Wortel carried strong convictions in her tenure as county commissioner, often struggling to make compromises that conflicted with her values, she said.

“I like to argue and take the sometimes unpopular position, which by the way was perhaps the right position,” she said. “But I have never been a very clever person.”

Her independent mindset prevented some achievements that could have been seen as “small steps” towards substantive change, she said. But it also motivated her to pursue more ambitious goals.

The conflict she most regrets since her tenure is the backlash of her goals of moving the region towards more sustainable agricultural practices. Wortel is blunt: “I did a really bad job at that. I was a small farmer, and big farmers don’t really think of a small farmer as a farmer.

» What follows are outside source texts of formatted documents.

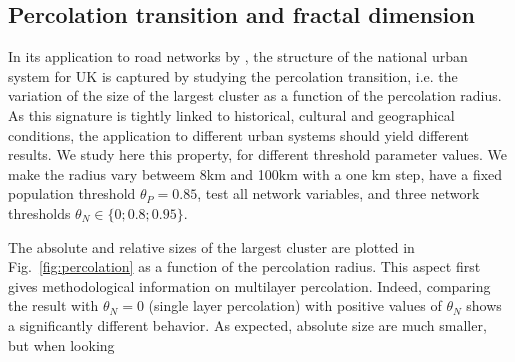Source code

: \documentclass{jimis-en}
\begin{document}
\subsection{Percolation transition and fractal dimension}



In its application to road networks by \cite{arcaute2016cities}, the structure of the national urban system for UK is captured by studying the percolation transition, i.e. the variation of the size of the largest cluster as a function of the percolation radius. As this signature is tightly linked to historical, cultural and geographical conditions, the application to different urban systems should yield different results. We study here this property, for different threshold parameter values. We make the radius vary betweem 8km and 100km with a one km step, have a fixed population threshold $\theta_P = 0.85$, test all network variables, and three network thresholds $\theta_N \in \{ 0 ; 0.8 ; 0.95 \}$.

The absolute and relative sizes of the largest cluster are plotted in Fig.~\ref{fig:percolation} as a function of the percolation radius. This aspect first gives methodological information on multilayer percolation. Indeed, comparing the result with $\theta_N = 0$ (single layer percolation) with positive values of $\theta_N$ shows a significantly different behavior. As expected, absolute size are much smaller, but when looking 



\end{document}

Because of this, she doubts that she is the right person to take a step forward against the predominantly male farmers who respect what she calls a “entrenched” farming system.

But the facts of the system, she says, remain grim. A trend towards large-scale corn and soybean monoculture has depleted soil health and eroded the market for small estates looking to rotate crops and encourage plant diversity, Wortel said.

“Farmers remove more from the soil than they put back,” she said.

“And some of them, I think, probably even understand it,” she added. “It’s just that they’re stuck in this system. And then it comes back to, How do we change the whole system and unlock the farmers? And that’s where we maybe could have worked together and not having so many head shots. “

Wortel was re-elected to the county’s board of directors in 2004 and served until 2008, when Tory businessman Mark Piepho toppled her with a better-funded campaign.

After decades of efforts to uproot or reform faulty systems, Wortel understands the plight of young activists protesting against the robust fossil fuel industry. The fact that man-made climate change is now a widely accepted reality, she says, is proof of their progress.

Unless they’re an “expert in human psychology,” she half-joked, any lawyer may have to live with the contempt of those who resist change.

Wortel only now understands why the disparity between his own just cause and that of the farmers – feeding their own families and many others – has ended in discord. Different underlying motivations have led to hostile disagreements.

Making a difference, she learned, inevitably seems to lead to making enemies.

“Sometimes when you’re working for change it doesn’t matter how good you are,” Wortel said. “A change agent is always put to the test, really. “






Wortel picks up a plastic bag that high winds have blown across his 11-acre property. She has run a small-scale pumpkin farm on Pohl Road for decades.



She does, however, see room for respect and empathy for her ideological opponents. In her case, she said it should have involved more recognition of farmers’ stress on how to make money.

As she retires and works with less visibility on environmental causes, Wortel finds that overall, she has made a positive change.

And she hasn’t lost faith in the power of little things that can improve the environment and get more people to work.

His pandemic plan was to eliminate common buckthorn, an invasive species, from the forest behind his house. In her side yard, she cultivates a garden for pollinators and a strip of prairie plants. With the New Year, she hopes to create a pond in place of her old pumpkin patch to reduce water runoff from the surrounding area into the Minnesota River.

She avidly compostes her food waste. She bought an electric car, a Nissan Leaf. It continues to reduce waste and recycle; during a walk around her property, she stopped several times to pick up plastic bags scattered by the high winds the day before.

Perhaps as important as tackling the well-funded forces driving climate change, she knows, is tackling the desperation that comes with realizing that it is probably too late to avoid serious consequences.

Her advice is to take the next step, the one you know is moral, even when future steps are unclear.

On irreversible global warming, she concedes, “We might all be down on our spirits for a while. But we have to heal and keep going.

“Now is not the time to give up,” she added with forced cheer. She stopped. “If ever.”